• _Tasks_:
**a)** Rewrite the part of the overseas property text that begins at the words "If you are an" and stops after "annual tax return.", replacing "income" with "earnings".
**b)** Using the overseas property text, answer these:
(i) What is the FBAR reporting threshold?
(ii) For those who reside abroad, at what amount does the Form 8938 threshold start?
(iii) Does transferring money from a foreign account to an American account incur tax?
**c)** Quote every sentence in the overseas property text that contains the word "income".

• _Selected text_:
Buying property overseas

If you have decided to purchase a home overseas, it's not a reportable transaction for the IRS. Since no income is earned, the purchase does not need to be disclosed on your US tax return. One thing you will need to be mindful of is any foreign accounts you may have that hold the funds of the purchased property. In this case, it won’t only trigger the FBAR’s 10,000 USD reporting threshold but may also trigger Form 8938, the Statement of Specified Foreign Financial Assets. The threshold for Form 8938 starts at 200,000 USD for those who reside abroad, which could be easily met if transferring funds to purchase a home. When transferring large amounts of money, banks and money transfer providers will require certain identifying documentation from you to proceed. Here, you will need to provide additional information, such as proof of your source of funds and possibly payslips. Online transfers often include extra, more rigorous identification steps.

Do I need to pay taxes on foreign money transferred to my account?

If you are an American expat, you may have bank accounts in the US and other foreign countries. Transferring money from one of your foreign accounts to your American account does not incur tax. However, Americans are taxed on their worldwide income, and while transferring money between your accounts doesn’t generate taxable income on your federal tax returns, earning income abroad does. Although you may not have to pay tax on the transfer, as far as the IRS is concerned, don’t forget to report income that you earn abroad in the same way you would report US income on your annual tax return.

• _Recorded information_:
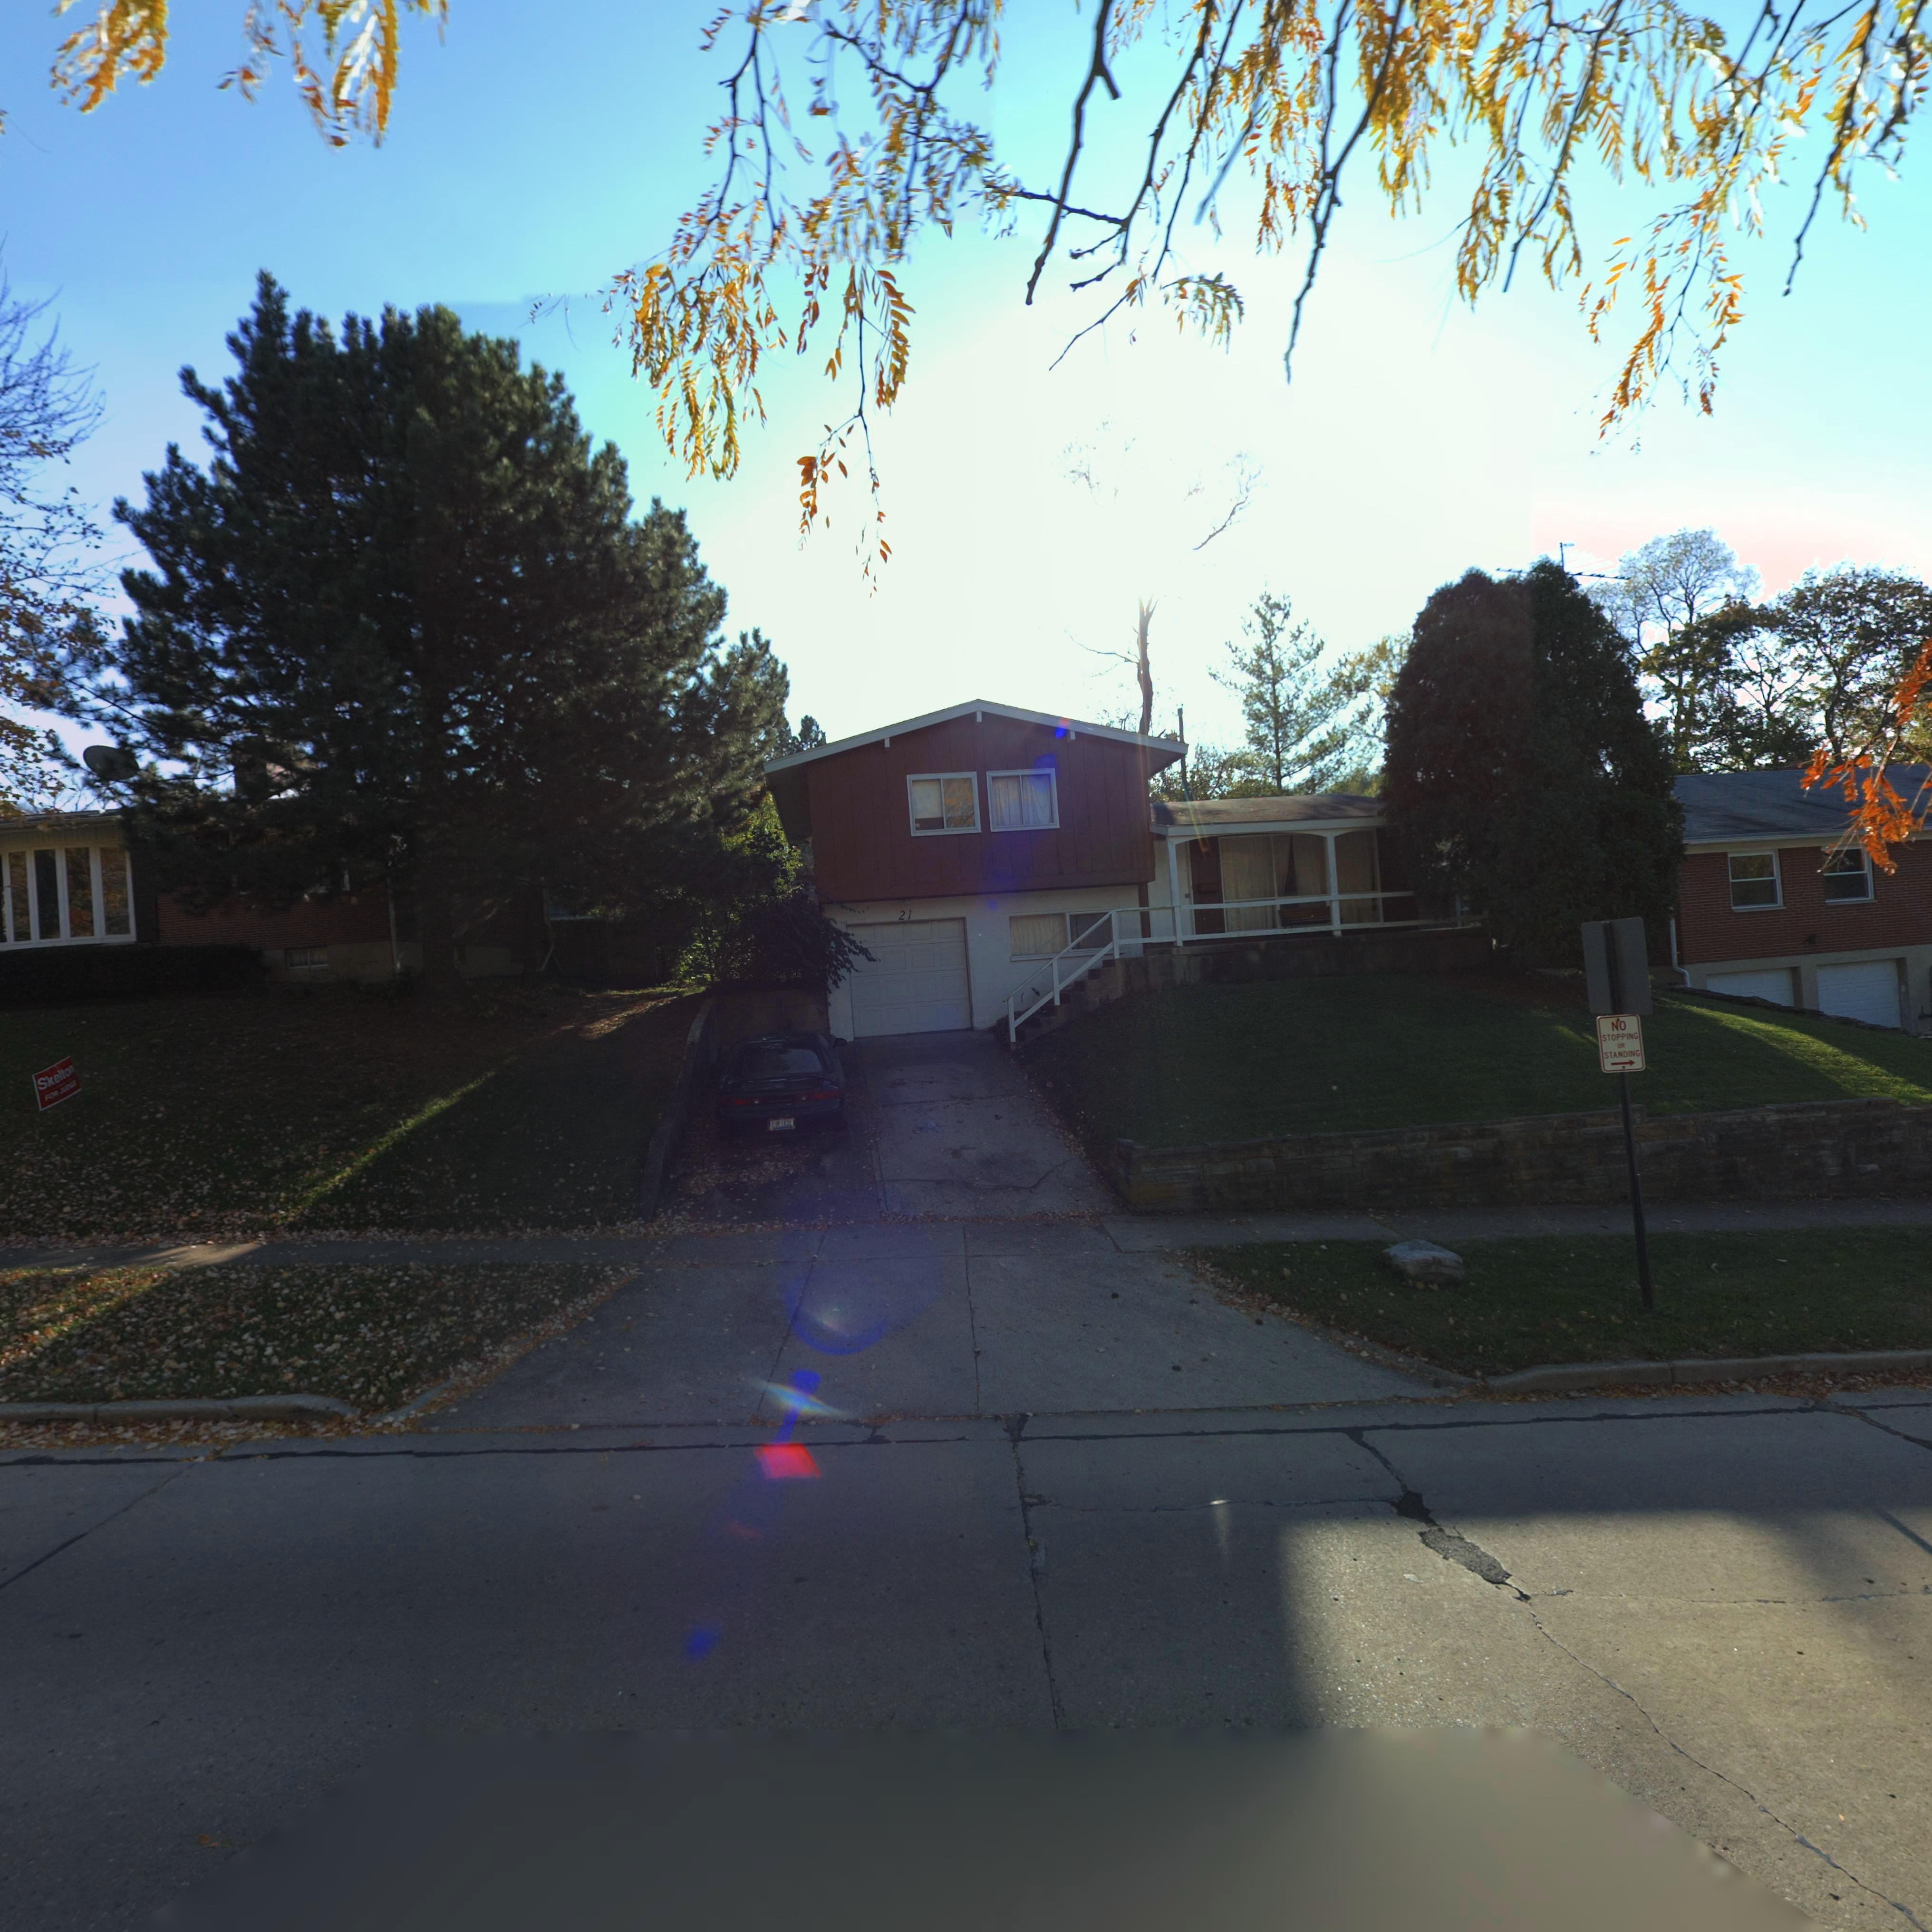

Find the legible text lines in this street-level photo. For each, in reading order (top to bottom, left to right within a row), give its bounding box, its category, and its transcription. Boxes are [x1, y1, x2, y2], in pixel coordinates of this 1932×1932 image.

• _Results of the tasks_:
**a)**
If you are an American expat, you may have bank accounts in the US and other foreign countries. Transferring money from one of your foreign accounts to your American account does not incur tax. However, Americans are taxed on their worldwide earnings, and while transferring money between your accounts doesn’t generate taxable earnings on your federal tax returns, earning earnings abroad does. Although you may not have to pay tax on the transfer, as far as the IRS is concerned, don’t forget to report earnings that you earn abroad in the same way you would report US earnings on your annual tax return.

**b)**
(i) 10,000 USD
(ii) 200,000 USD
(iii) No

**c)**
- "Since no income is earned, the purchase does not need to be disclosed on your US tax return."
- "However, Americans are taxed on their worldwide income, and while transferring money between your accounts doesn’t generate taxable income on your federal tax returns, earning income abroad does."
- "Although you may not have to pay tax on the transfer, as far as the IRS is concerned, don’t forget to report income that you earn abroad in the same way you would report US income on your annual tax return."